— Goal of the exercise —
Work through the records that follow and return each line containing the word "Rendered".

Records contained in a dataset:
__________
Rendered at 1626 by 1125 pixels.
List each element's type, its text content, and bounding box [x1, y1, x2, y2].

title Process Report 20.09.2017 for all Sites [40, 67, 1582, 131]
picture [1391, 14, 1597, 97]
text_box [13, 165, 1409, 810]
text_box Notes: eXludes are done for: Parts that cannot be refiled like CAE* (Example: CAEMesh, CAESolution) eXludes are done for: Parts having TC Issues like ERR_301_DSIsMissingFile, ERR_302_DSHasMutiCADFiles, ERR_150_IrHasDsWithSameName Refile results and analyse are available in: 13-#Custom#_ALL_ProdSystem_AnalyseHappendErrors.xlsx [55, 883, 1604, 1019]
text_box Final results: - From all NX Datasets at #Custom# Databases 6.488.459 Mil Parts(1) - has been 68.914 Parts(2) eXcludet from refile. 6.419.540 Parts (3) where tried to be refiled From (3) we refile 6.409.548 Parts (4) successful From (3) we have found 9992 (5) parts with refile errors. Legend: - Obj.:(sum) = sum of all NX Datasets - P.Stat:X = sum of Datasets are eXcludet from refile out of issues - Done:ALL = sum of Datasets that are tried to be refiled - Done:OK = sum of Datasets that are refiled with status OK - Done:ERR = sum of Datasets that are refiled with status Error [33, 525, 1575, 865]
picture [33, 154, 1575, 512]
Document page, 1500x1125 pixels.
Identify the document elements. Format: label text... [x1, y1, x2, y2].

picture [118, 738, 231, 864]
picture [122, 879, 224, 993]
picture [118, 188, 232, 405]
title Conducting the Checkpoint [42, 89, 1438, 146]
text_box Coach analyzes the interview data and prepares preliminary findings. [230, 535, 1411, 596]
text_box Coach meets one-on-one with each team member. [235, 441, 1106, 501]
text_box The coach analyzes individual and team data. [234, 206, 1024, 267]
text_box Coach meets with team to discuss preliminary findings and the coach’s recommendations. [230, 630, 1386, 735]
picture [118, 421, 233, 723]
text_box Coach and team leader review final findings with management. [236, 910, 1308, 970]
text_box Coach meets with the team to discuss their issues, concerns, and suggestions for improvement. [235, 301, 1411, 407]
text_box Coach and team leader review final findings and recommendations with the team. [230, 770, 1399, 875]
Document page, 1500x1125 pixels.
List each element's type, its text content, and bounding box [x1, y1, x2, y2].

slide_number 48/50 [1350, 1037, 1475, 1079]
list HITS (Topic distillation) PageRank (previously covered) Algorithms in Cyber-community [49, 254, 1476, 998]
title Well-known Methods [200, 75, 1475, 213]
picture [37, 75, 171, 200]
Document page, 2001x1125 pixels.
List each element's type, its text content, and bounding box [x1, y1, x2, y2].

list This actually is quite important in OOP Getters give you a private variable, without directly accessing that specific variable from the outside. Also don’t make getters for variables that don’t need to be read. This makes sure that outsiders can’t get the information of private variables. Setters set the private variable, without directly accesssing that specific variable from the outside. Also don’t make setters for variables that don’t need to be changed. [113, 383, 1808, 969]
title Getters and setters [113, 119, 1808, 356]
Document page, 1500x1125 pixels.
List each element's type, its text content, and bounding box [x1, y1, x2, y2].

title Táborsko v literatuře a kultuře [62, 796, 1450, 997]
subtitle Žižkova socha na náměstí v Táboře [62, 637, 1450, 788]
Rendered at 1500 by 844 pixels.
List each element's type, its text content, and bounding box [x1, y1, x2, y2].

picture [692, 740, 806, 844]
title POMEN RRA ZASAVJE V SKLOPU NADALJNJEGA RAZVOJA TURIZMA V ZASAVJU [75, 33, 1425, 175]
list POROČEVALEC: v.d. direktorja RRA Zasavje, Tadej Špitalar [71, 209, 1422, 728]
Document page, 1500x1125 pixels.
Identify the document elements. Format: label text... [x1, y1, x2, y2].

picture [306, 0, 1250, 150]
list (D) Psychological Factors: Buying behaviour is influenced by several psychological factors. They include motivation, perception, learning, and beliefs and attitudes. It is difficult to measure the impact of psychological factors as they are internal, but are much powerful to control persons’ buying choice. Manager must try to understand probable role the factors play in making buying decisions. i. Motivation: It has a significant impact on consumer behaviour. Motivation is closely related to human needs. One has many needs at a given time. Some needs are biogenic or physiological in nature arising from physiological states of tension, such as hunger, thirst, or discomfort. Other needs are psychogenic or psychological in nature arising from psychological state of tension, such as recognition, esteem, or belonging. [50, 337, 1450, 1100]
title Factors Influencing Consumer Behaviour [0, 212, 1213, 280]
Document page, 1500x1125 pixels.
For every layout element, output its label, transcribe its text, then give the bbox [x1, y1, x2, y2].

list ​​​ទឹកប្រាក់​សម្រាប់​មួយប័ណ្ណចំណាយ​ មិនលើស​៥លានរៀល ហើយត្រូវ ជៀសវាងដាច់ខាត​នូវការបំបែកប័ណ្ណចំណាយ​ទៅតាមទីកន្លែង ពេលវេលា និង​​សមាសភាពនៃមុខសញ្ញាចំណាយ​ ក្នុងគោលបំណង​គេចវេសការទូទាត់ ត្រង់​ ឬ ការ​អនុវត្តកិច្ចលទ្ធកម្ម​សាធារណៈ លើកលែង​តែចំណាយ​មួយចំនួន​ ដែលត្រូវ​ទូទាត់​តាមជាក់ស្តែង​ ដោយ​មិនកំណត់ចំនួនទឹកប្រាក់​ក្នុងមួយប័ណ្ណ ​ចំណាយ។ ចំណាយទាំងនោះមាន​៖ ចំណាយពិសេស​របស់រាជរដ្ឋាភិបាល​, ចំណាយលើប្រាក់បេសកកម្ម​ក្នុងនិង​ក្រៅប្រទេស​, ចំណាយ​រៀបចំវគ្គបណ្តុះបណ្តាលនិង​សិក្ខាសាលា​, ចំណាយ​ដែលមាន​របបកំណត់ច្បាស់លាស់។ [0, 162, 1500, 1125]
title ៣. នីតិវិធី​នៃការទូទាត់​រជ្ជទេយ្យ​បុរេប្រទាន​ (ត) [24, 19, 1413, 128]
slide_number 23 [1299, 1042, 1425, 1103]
__________
— Task solution —
Rendered at 1626 by 1125 pixels.
Rendered at 1500 by 844 pixels.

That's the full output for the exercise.